The Financial Crimes Enforcement Network (FinCEN), a bureau of the U.S. Department of the Treasury, has issued new guidance that contains current FinCEN regulations, and related administrative guidance concerning Decentralized Applications (DApps). The agency notes that the guide serves to clarify and provide examples to make compliance easier for entities whose activities fall under the purview of the Bank Secrecy Act (BSA). Additionally, it defines Dapps as, “Decentralized (distributed) application software programs that operate on a P2P (peer-to-peer) network of computers running a blockchain platform.”

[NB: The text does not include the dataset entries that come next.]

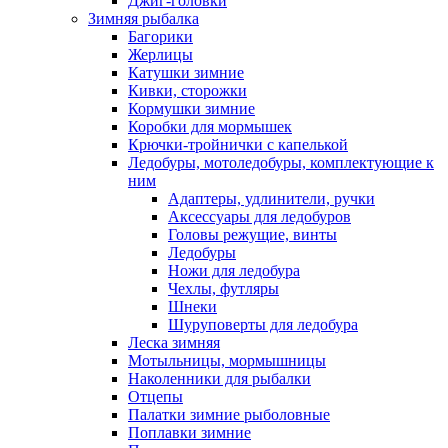
Джиг-головки
Зимняя рыбалка
Багорики
Жерлицы
Катушки зимние
Кивки, сторожки
Кормушки зимние
Коробки для мормышек
Крючки-тройнички с капелькой
Ледобуры, мотоледобуры, комплектующие к
ним
Адаптеры, удлинители, ручки
Аксессуары для ледобуров
Головы режущие, винты
Ледобуры
Ножи для ледобура
Чехлы, футляры
Шнеки
Шуруповерты для ледобура
Леска зимняя
Мотыльницы, мормышницы
Наколенники для рыбалки
Отцепы
Палатки зимние рыболовные
Поплавки зимние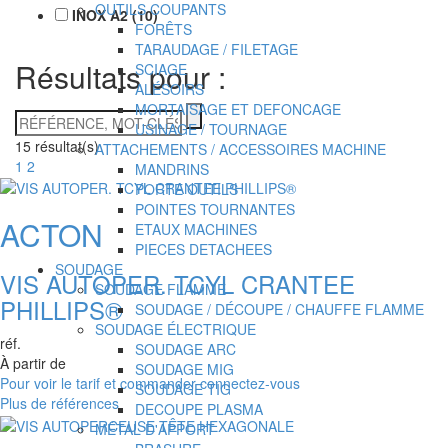
OUTILS COUPANTS
INOX A2
(
10
)
FORÊTS
TARAUDAGE / FILETAGE
Résultats pour :
SCIAGE
ALÉSOIRS
MORTAISAGE ET DEFONCAGE
RÉFÉRENCE,
USINAGE / TOURNAGE
MOT-
15
résultat(s)
ATTACHEMENTS / ACCESSOIRES MACHINE
CLÉS
1
2
MANDRINS
PORTE OUTILS
POINTES TOURNANTES
ACTON
ETAUX MACHINES
PIECES DETACHEES
SOUDAGE
VIS AUTOPER. TCYL CRANTEE
SOUDAGE FLAMME
PHILLIPS®
SOUDAGE / DÉCOUPE / CHAUFFE FLAMME
SOUDAGE ÉLECTRIQUE
réf.
SOUDAGE ARC
À partir de
SOUDAGE MIG
Pour voir le tarif et commander connectez-vous
SOUDAGE TIG
Plus de références
DECOUPE PLASMA
MÉTAL D'APPORT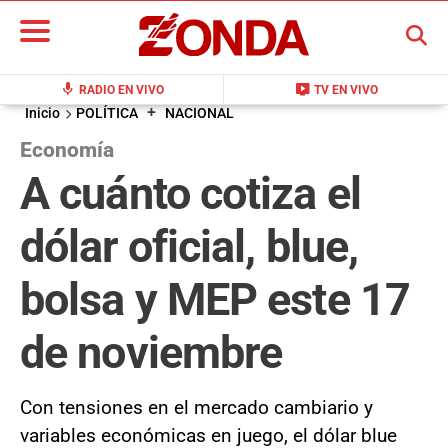
BUSCAR
mic
live_tv
RADIO EN VIVO
TV EN VIVO
+
Inicio
POLÍTICA
NACIONAL
Economía
A cuánto cotiza el
dólar oficial, blue,
bolsa y MEP este 17
de noviembre
Con tensiones en el mercado cambiario y
variables económicas en juego, el dólar blue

FinCEN further notes that any DApps which “accept and transmit value, regardless of whether they operate for profit” all fall under the same regulatory interpretation as mechanical agencies like automated teller machines. According to them, “Accordingly, when DApps perform money transmission, the definition of money transmitter will apply to the DApp, the owners/operators of the DApp, or both.” Hence, any DApp involving money transmission is subject to Bank Secrecy Act regulations. As part of the guidance, users of a DApp may also fall under FinCEN regulations. Moreover, any investors or operators of a DApp who use it to transfer funds would be classified as money transmitters themselves.
According to the report, the agency took action last month against Eric Powers, who has been fined for USD 35,000, where the FinCEN concluded that Powers was “wilfully violating money transmission laws in his work as a peer-to-peer exchanger of virtual currencies” and disentitle him from further money services business operations.